In the output above, we can see that log(word count) is significant (p-value < .0001), with a positive coefficient estimate. This indicates that as the length of a book increases, the number of occurrences of satanas and diabolos tends to increase (no surprise here!) Even more importantly, we see that the ‘purpose’ variable is no longer statistically significant (p-value = 0.8392). This means that once we control for word count, there is no longer any difference in the rate of occurrence of satanas and diabolos between these two categories of books. Indeed, if we add an interaction term to the model, it is also not significant (p-value = 0.9353). This implies that the rate at which satanas + diabolos occurrences increase with word count is the same in the Synoptic Gospels and Acts as in the rest of the New Testament.

Furthermore, by adding the log(word count) variable to the model, the AIC (a measure of goodness of fit which is smaller in a better model) reduces from 122.0 to 92.7, implying that our new model has much greater explanatory power.

I also ran the same model using Gilmore's way of classifying the books (which includes John in the 'preaching' group), and using my own way of classifying the books (according to three genres: narrative, epistles and apocalyptic). The conclusions are the same, except that the apocalyptic genre has a statistically significant positive effect on rate of occurrence of diabolos+satanas.

All of this draws us to the inevitable conclusion that the alleged marginalization of the devil/Satan in the non-preaching books of the New Testament is statistically unsustainable.

Date of Composition as a Predictor

What if we consider ‘Date of composition’ as a predictor variable in the model? If we consider a model with log(word count) and most likely date of composition as independent variables, the output is as follows:

Analysis Of Maximum Likelihood Parameter Estimates
Parameter
DF
Estimate
Standard Error
Wald 95% Confidence Limits
Wald Chi-Square
Pr > ChiSq
Intercept
1
-6.9092
1.1667
-9.1958
-4.6226
35.07
<.0001
ln(word count)
1
0.8131
0.1229
0.5722
1.0541
43.75
<.0001
likely_date
1
0.0138
0.0075
-0.0010
0.0285
3.33
0.0679

Here, we see that the date of composition has a positive sign which is not quite statistically significant (p-value = 0.07). This suggests that there is no significant change in rate of occurrence of satanas and diabolos as we move forward in time according to the composition of the books. If anything the rate increases slightly with time. This militates against any claim that the devil and Satan disappeared from the church’s vocabulary as time went on. (Burke and Gilmore have not made such a claim to my knowledge, but prevention is better than a cure).

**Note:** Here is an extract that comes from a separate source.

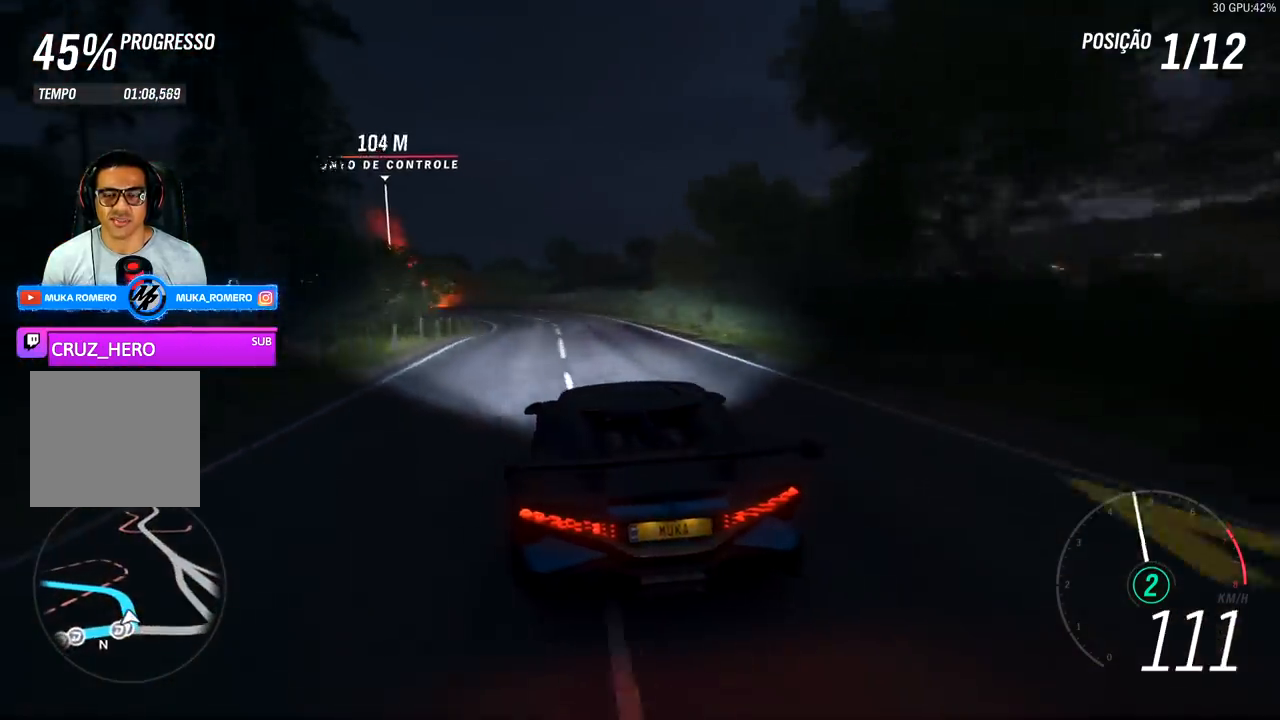
{"dt_ms": 500, "buttons": ["R2"], "left_stick": "center", "right_stick": "center", "events": [[33, "left_stick", "down-left"], [200, "left_stick", "center"], [333, "left_stick", "left"], [500, "left_stick", "center"]]}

Including other titles of Satan

Up to this point we excluded the other titles of Satan (the ruler of this world, the evil one, etc.) in case Christadelphians might object to these being called titles of Satan. However, since a strong case can be made that these are in fact titles of Satan, it is worth considering what effect their inclusion would have on our models.

In short, there are no major changes to the results except in the model which includes date of composition, where this variable’s coefficient is now statistically significant (p-value = 0.0009) and positive, suggesting that the rate of occurrence of references to the devil/Satan actually increase over the period of composition of the New Testament (assuming the dates accepted by scholarly consensus are accurate). This result is probably due to the inclusion of five references to ‘the evil one’ in 1 John, one of the latest books in the New Testament.

Rate of Occurrence Graphs

Graphs are often easier to understand than the output of sophisticated statistical models. Thus, having established statistically that the effect of book purpose or genre falls away once word count is taken into account, it would be useful to show this graphically. The bar graphs below are similar to Gilmore’s, but instead of showing only the counts of satanas + diabolos, they show the rates, calculated by dividing the satanas + diabolos count by the total word count of each book.
The main observation to be made about this graph is that there is no clear pattern as we look at different portions of the New Testament. It would be an oversimplification to conclude that the different rates of occurrence across different books and writers reflect different emphases on the doctrine of Satan. The frequency of references to Satan is governed by the broader purpose and themes of each book. Nevertheless, we see that Satan is mentioned fairly consistently across the New Testament. 1 John (written c. 95 AD for mature Christians) has the highest rate in the whole New Testament, and 1 Timothy (written to a Christian leader) has the highest rate when terms other than satanas and diabolos are excluded.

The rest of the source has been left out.